The presently disclosed subject matter relates to method and apparatus for measuring a blood volume ejected by heart pulsation.
Monitoring variations in hemodynamics of a patient in an operating room, an intensive care unit, an emergency treatment room, or a dialysis treatment room within a healthcare center must be performed continuously with minimum possible interruption. Such monitoring of variations in hemodynamics of the patient has hitherto been practiced primarily by means of directly monitoring blood pressure.
A living body, however, usually controls a cardiac output and vascular resistance such that a blood pressure of a nerve center falls within a certain range. Consequently, in order to ascertain variations in hemodynamics of the patient at an early stage, only direct monitoring of a blood pressure is not sufficient. Further, when a change in blood pressure occurs, a cause of the change must be ascertained. For these reasons, in addition to monitoring blood pressure, monitoring a cardiac output is necessary. A known method for measuring a cardiac output includes a thermodilution method, a die dilution method, and an ultrasonic method.

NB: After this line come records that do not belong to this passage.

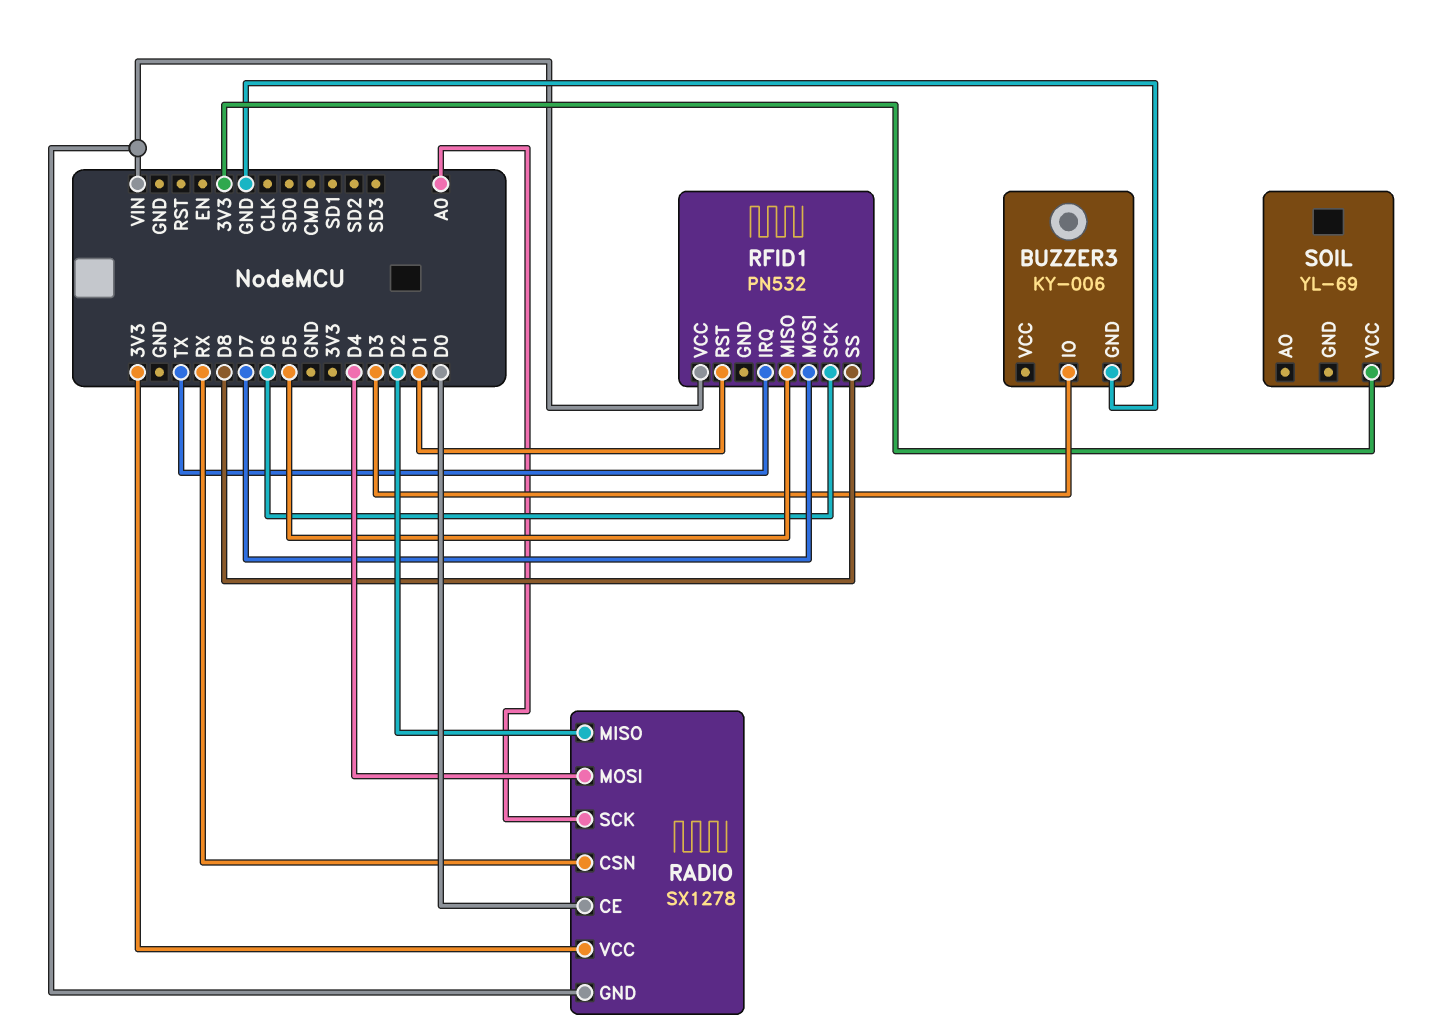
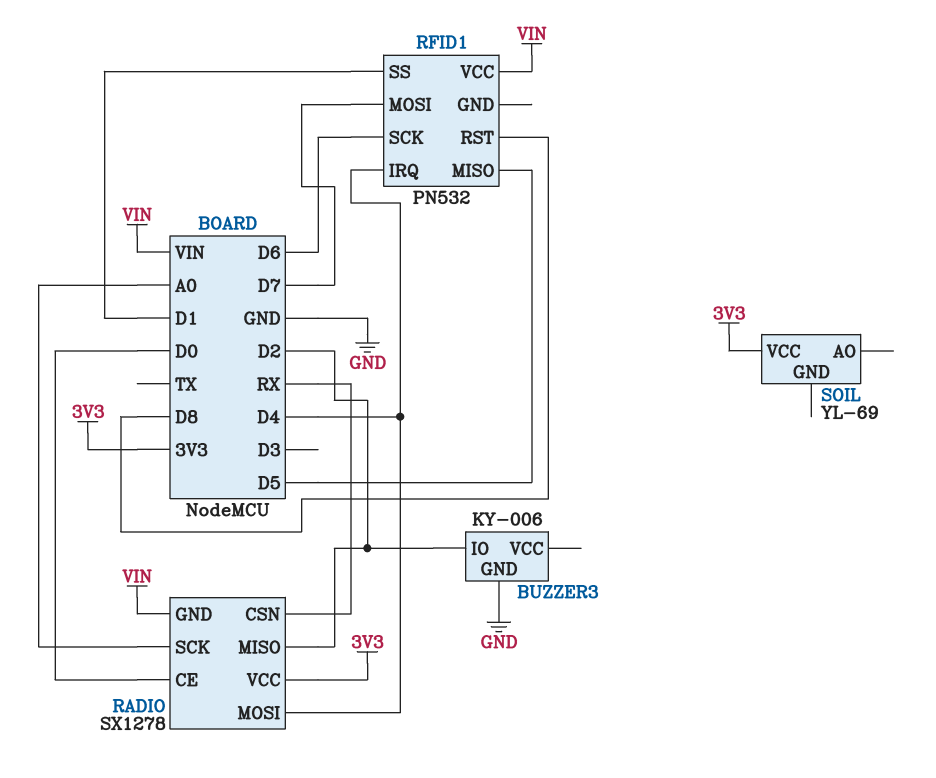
BUZZER3 pin IO: D3 -> D2
RFID1 pin IRQ: TX -> D4
RFID1 pin RST: D1 -> D8
RFID1 pin SS: D8 -> D1

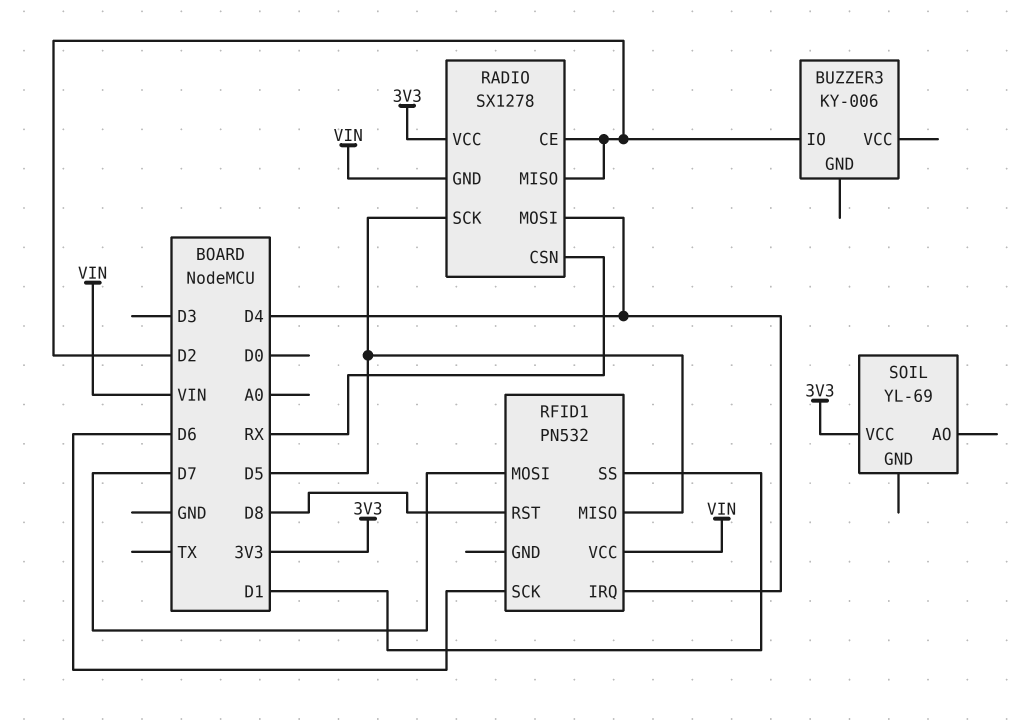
BUZZER3 pin GND: GND -> none
RADIO pin CE: D0 -> D2
RADIO pin SCK: A0 -> D5

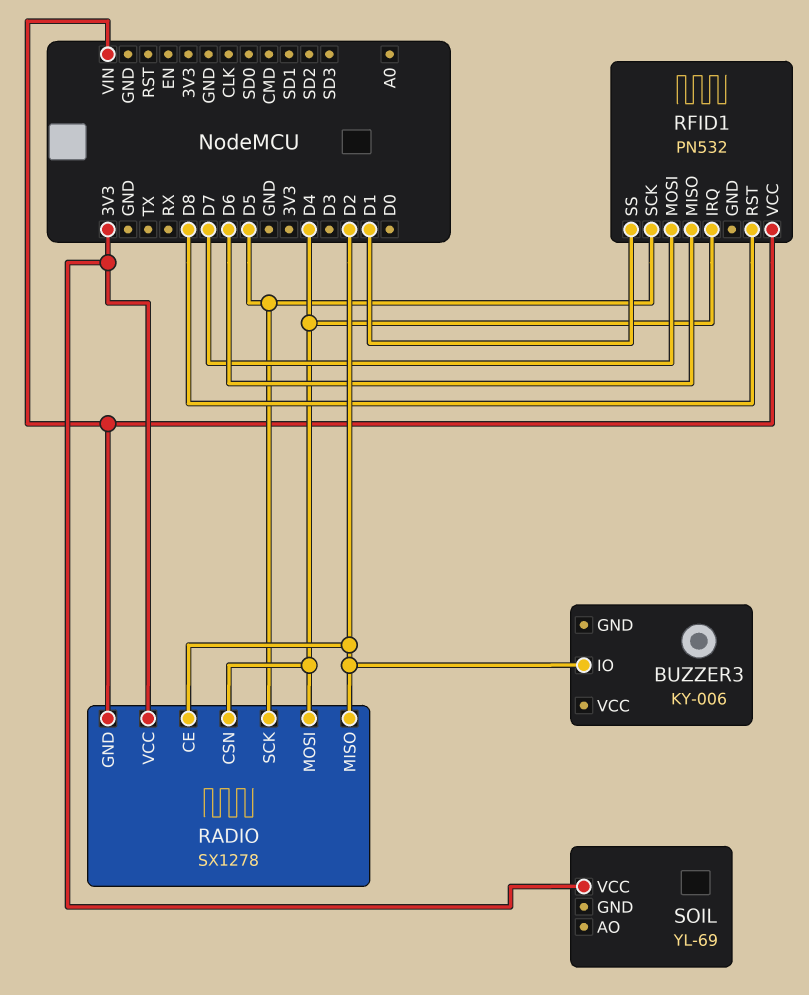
RADIO pin CSN: RX -> D4
RFID1 pin MISO: D5 -> D6
RFID1 pin SCK: D6 -> D5

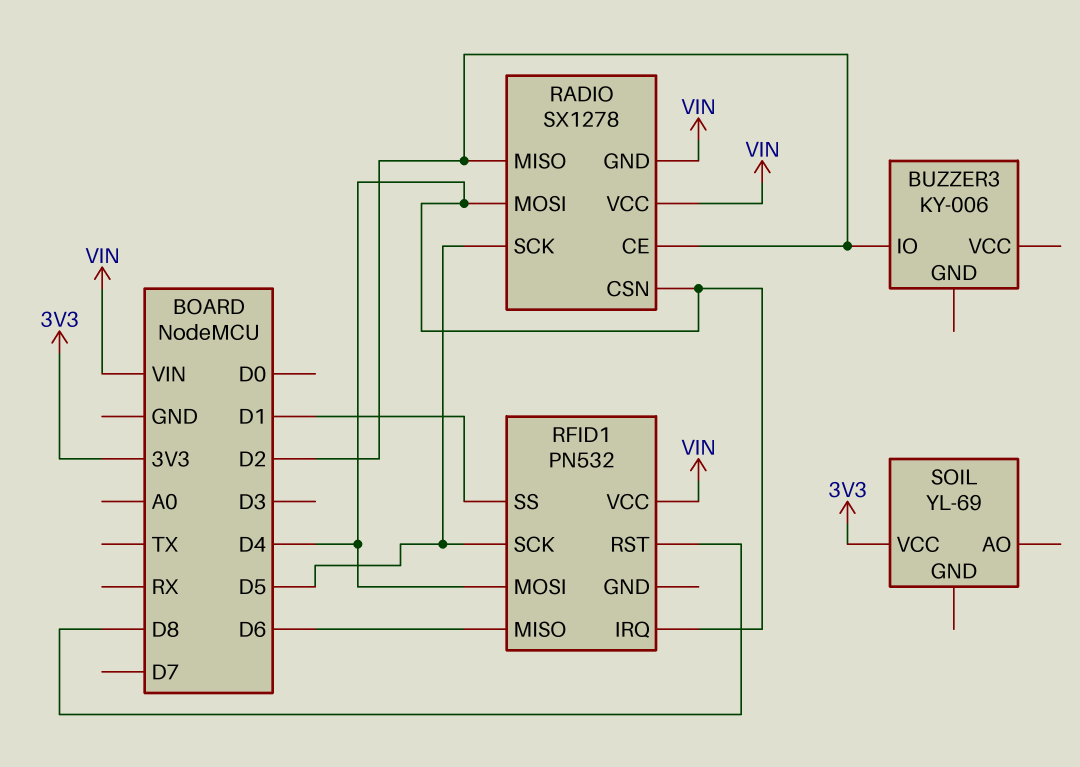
RADIO pin VCC: 3V3 -> VIN
RFID1 pin MOSI: D7 -> D4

Incidentally, any of the methods described above cannot be readily performed without interruption in light of requirements for sophisticated skills of a healthcare worker and a high degree of invasion of a patient. Under the methods, it has been difficult to continuously monitor variations in hemodynamics of the patient at all times.
On the contrary, Japanese Patent No. 4742644 discloses a blood volume measurement method that enables noninvasive, continuously monitoring of variations in hemodynamics of the patient without interruption, that obviates a necessity for sophisticated skills of a healthcare worker, such as insertion of a catheter, and that assuages a patient's pain. According to the blood volume measurement method, a cardiac output is calculated by utilization of a correlation between a pulse wave transit time and a stroke volume.
However, under the blood volume measurement method described in Japanese Patent No. 4742644, blood pressure must be measured at least twice or more on the occasion of determination of a coefficient α inherent in the patient, which results in an increase in measurement time and may impose unwanted stress on the patient. Further, when a difference does not exist between two or more measured values of blood pressure, calibration of α0 and β cannot be practiced. For this reason, blood pressure must be measured while the patient is put under load in order to make values of blood pressure differ from each other; hence, measuring values of blood pressure itself is not easy.